MAY:- The number of artists that work today are more numerous than before, but the fear is that these new artists will not have enough help and support to continue. Right now any artist dreams of leaving Yemen and Yemen has become a place that pushes artists to want to leave to other countries. I am not only speaking about artists but also about writers, people involved in sports… they don’t have the support or the courage and leave Yemen in order to find opportunities they don’t have here. The majority of Yemenis don’t work in the domain they love, and it is because of this that artists and artisans don’t find their place here. Since artists need to find other ways to gain a living, they are not focused on their artistic creation. In the case of women, they are more interested in art than men because women in Yemen have too many problems with rights they don’t have and so they try to find a way to express this. Art thus becomes a way to explain their problems and claims. Among young men, art is always about finding a way to gain a living. Both, men and women, are not in a fair situation. 

YO:- What are your future projects? 
MAY:-
I want to open several centers or institutes to teach painting. I would also like to double the education activity I am involved in, to help people to learn. People also need to double their work and find a good way to show their work to others. Last month I participated in several exhibitions related to the issue of Palestine and what was happening in Gaza. Soon I will participate in several exhibitions about the situation of women in Yemen.
◆ ◆ ◆ ◆
GOAL A - Reproduce the interview word for word, everything from "YO:- What are" down to "women in Yemen.".
GOAL B - According to the interview, why are women in Yemen more interested in art than men? Answer in one to three sentences.

AVAILABLE DATA -
◆ ◆ ◆ ◆
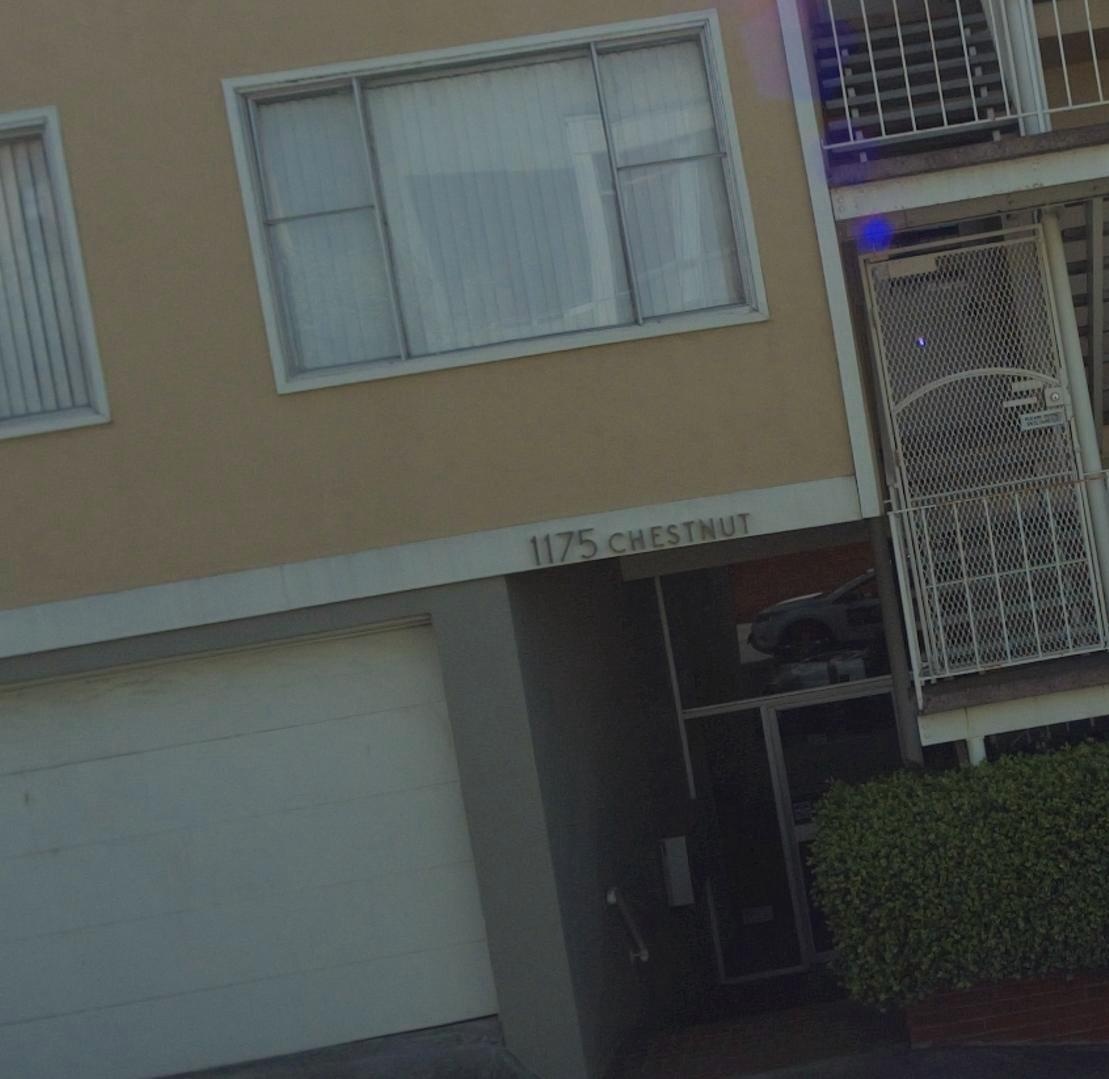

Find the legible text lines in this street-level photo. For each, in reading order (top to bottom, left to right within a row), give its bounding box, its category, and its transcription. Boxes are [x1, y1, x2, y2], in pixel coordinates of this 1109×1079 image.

[527, 525, 600, 568] StreetNumber: 1175
[606, 510, 751, 555] StreetName: CHESTNUT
◆ ◆ ◆ ◆
ANSWER A -
YO:- What are your future projects? 
MAY:-
I want to open several centers or institutes to teach painting. I would also like to double the education activity I am involved in, to help people to learn. People also need to double their work and find a good way to show their work to others. Last month I participated in several exhibitions related to the issue of Palestine and what was happening in Gaza. Soon I will participate in several exhibitions about the situation of women in Yemen.

ANSWER B - Women in Yemen have too many problems with rights they don't have, so they look for a way to express this. Art becomes a way for them to explain their problems and claims.